### Given records ###

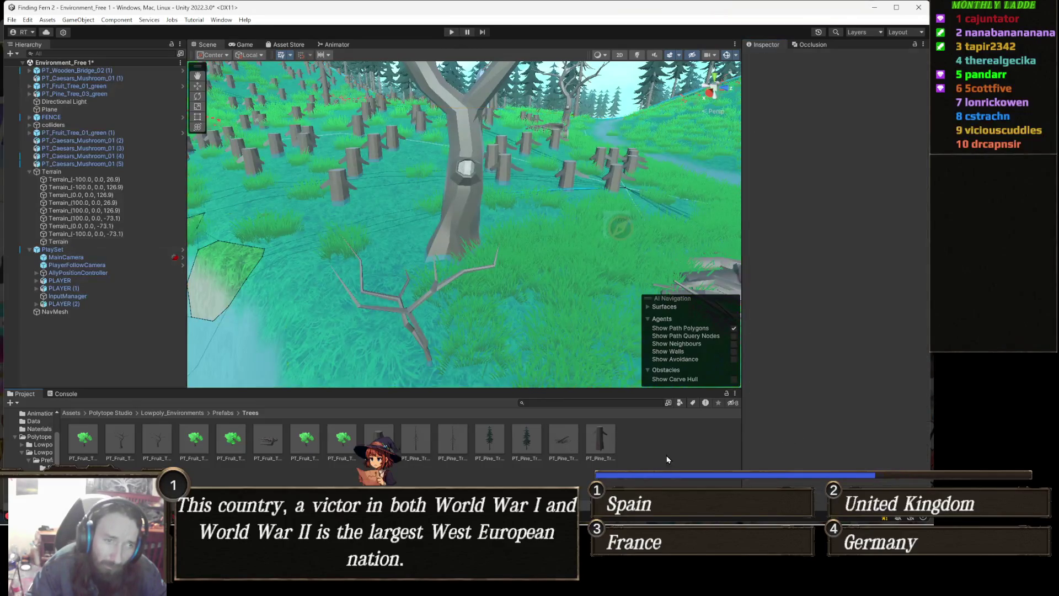
left_click(451, 32)
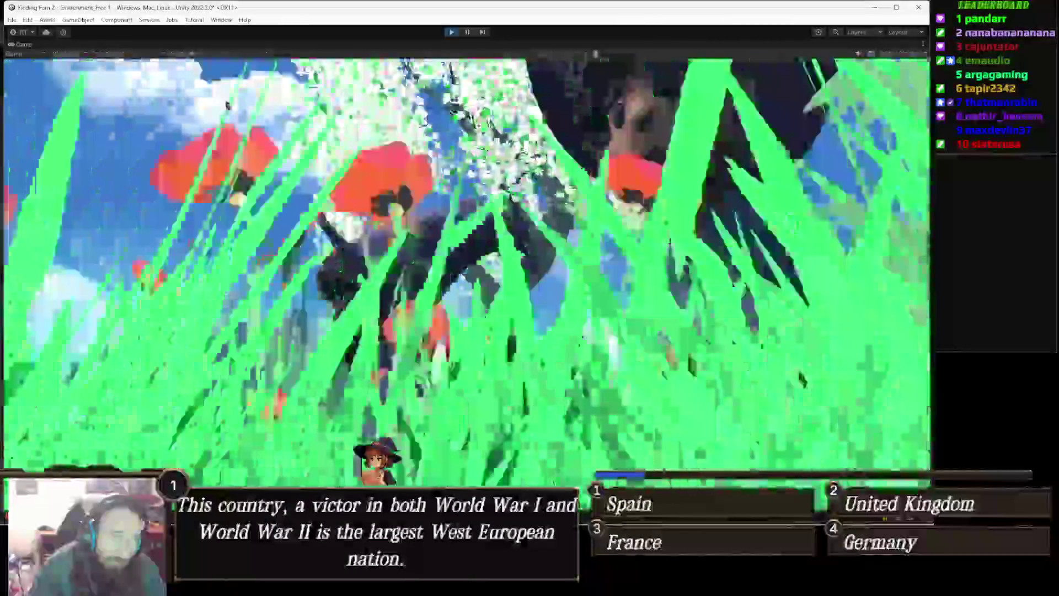
key("ctrl+p")
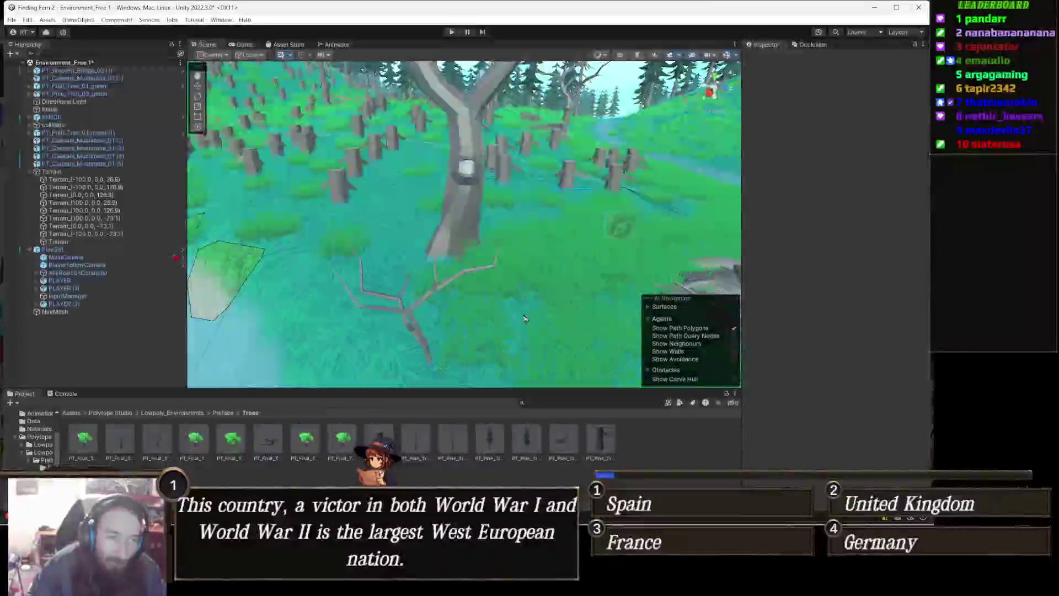
left_click_drag(524, 318, 524, 271)
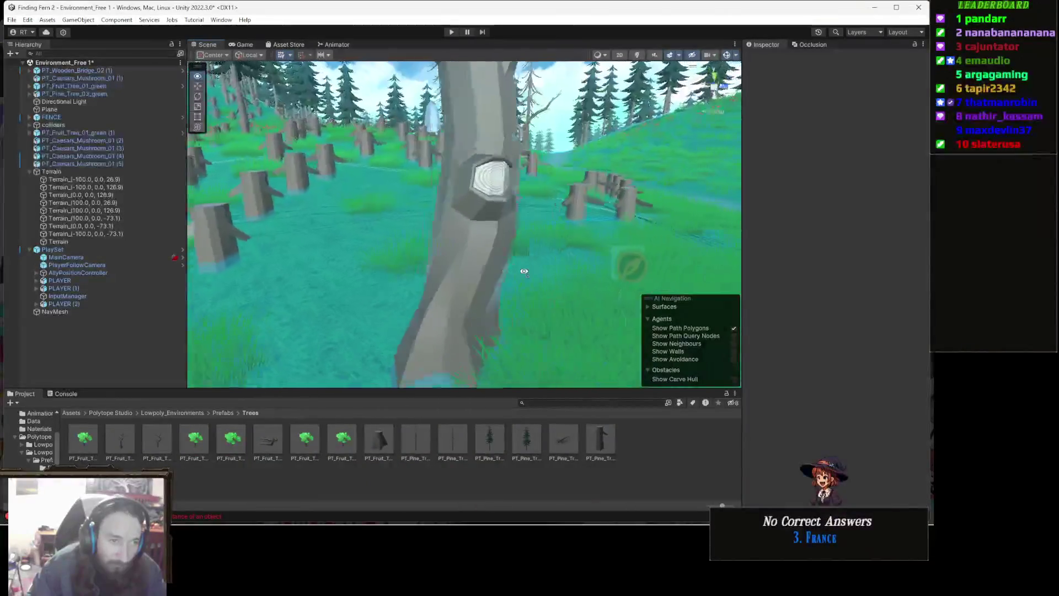
scroll(524, 271, "down", 5)
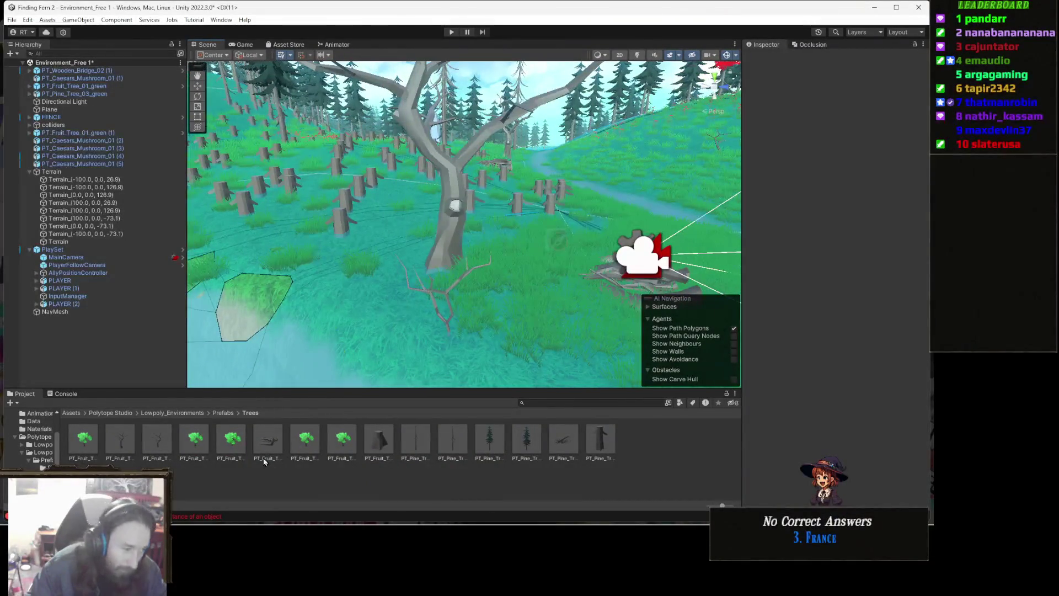
Open PT_Fruit_Tree_01_apples in Prefab Mode and select its LOD0 mesh's Mesh Collider
left_click(86, 441)
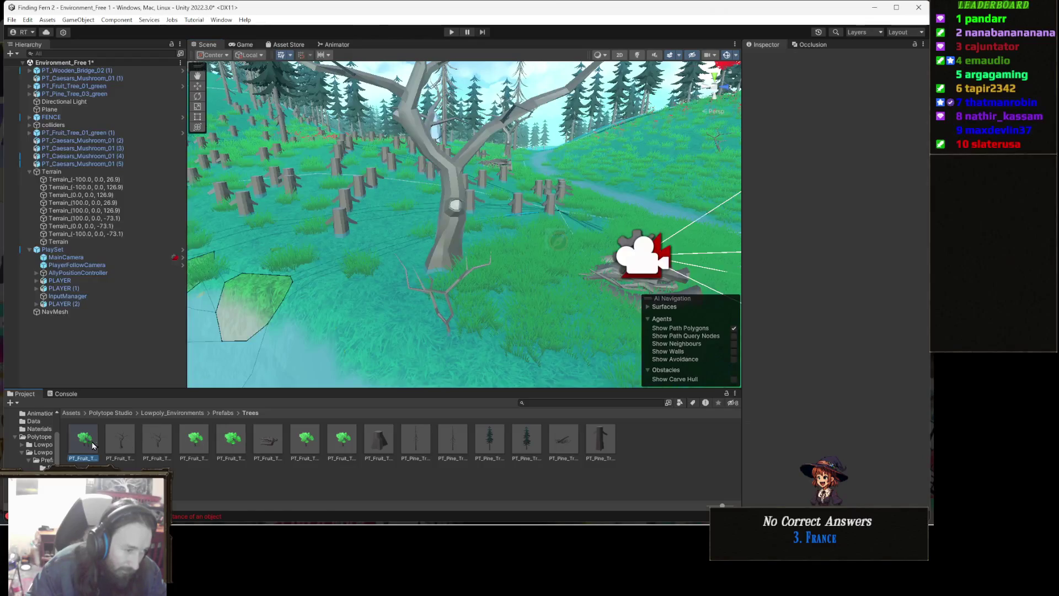
left_click(198, 447)
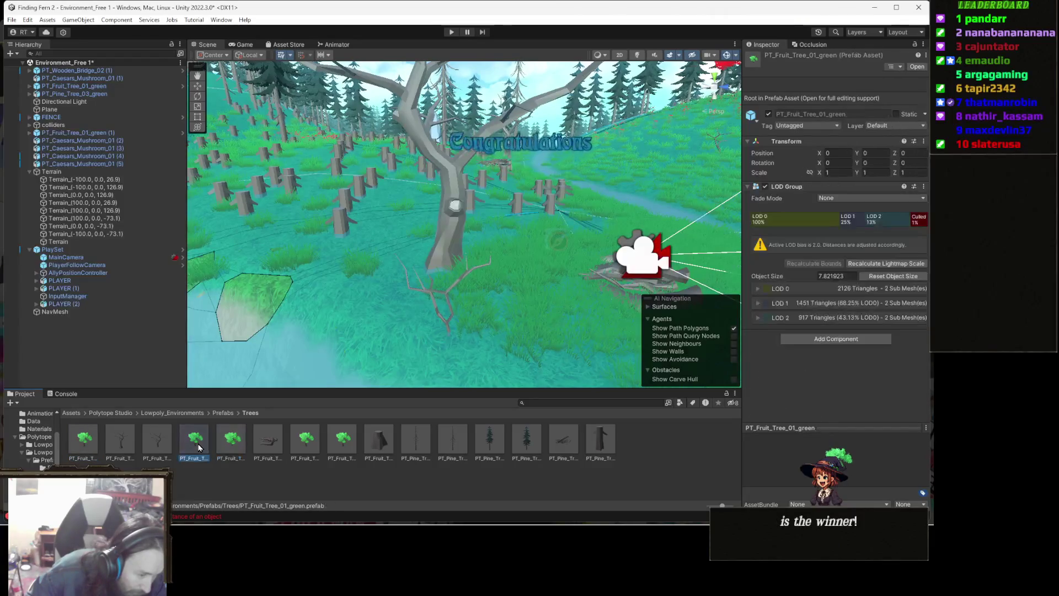
left_click(81, 444)
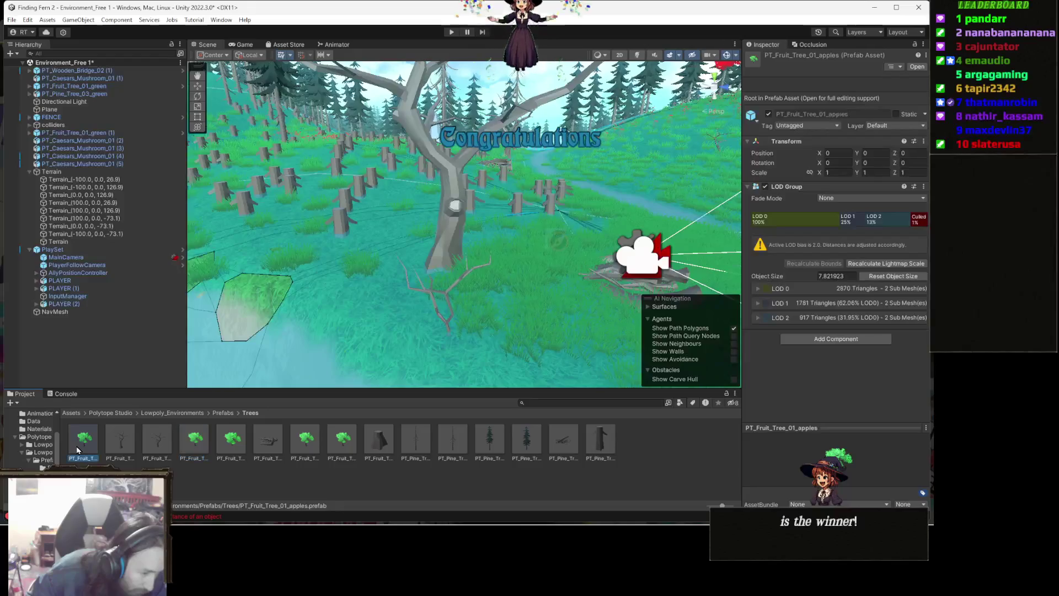
double_click(78, 448)
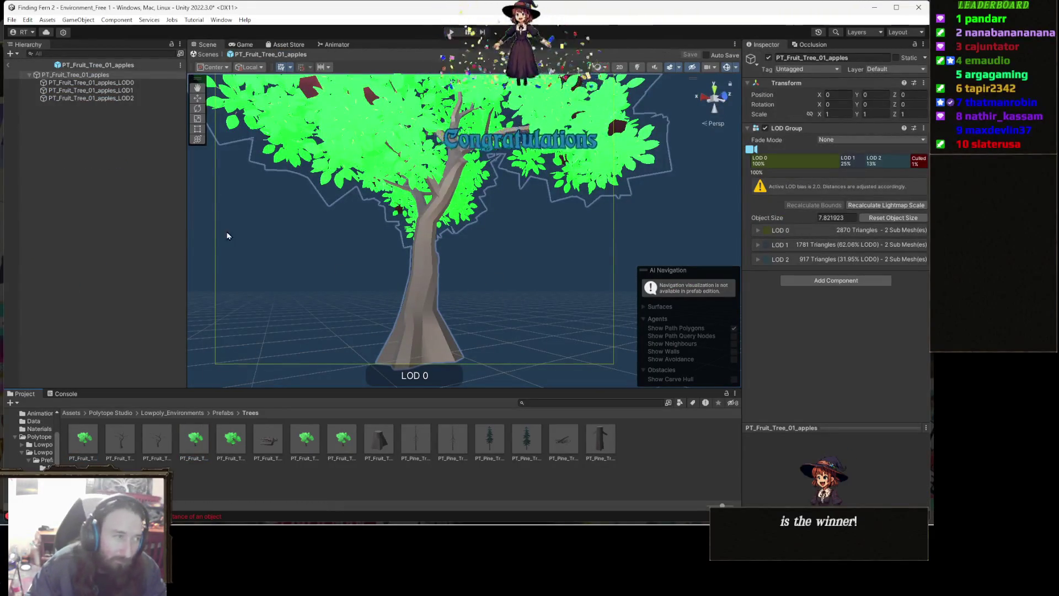
left_click(105, 82)
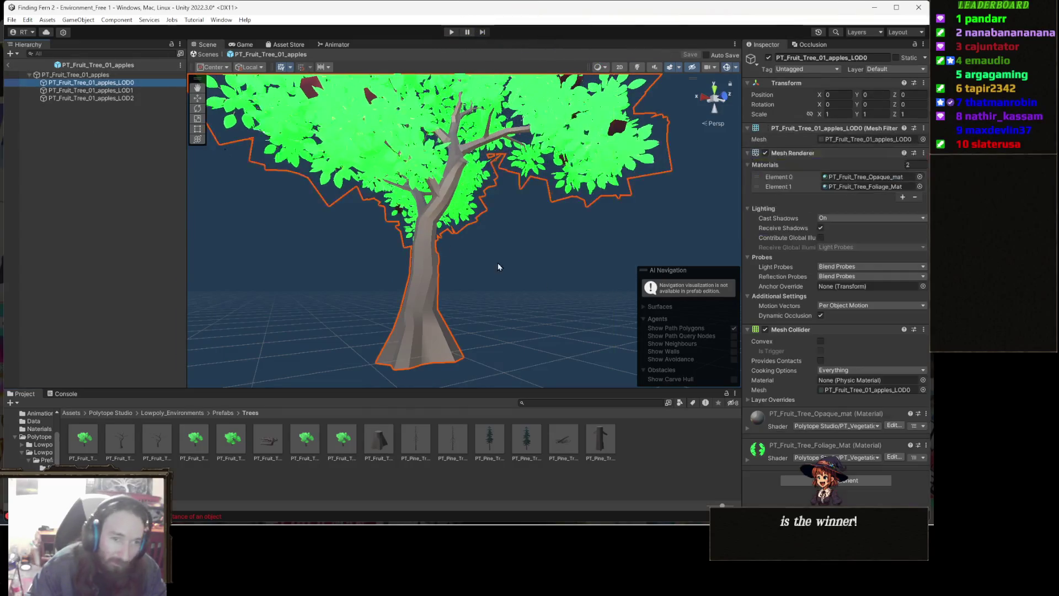
right_click(800, 333)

###

■ What you need to do
Print every line of the data exactly. Pictures do not belong in the copy.

■ Answer to this exercise
left_click(451, 32)
key("ctrl+p")
left_click_drag(524, 318, 524, 271)
scroll(524, 271, "down", 5)
Open PT_Fruit_Tree_01_apples in Prefab Mode and select its LOD0 mesh's Mesh Collider
left_click(86, 441)
left_click(198, 447)
left_click(81, 444)
double_click(78, 448)
left_click(105, 82)
right_click(800, 333)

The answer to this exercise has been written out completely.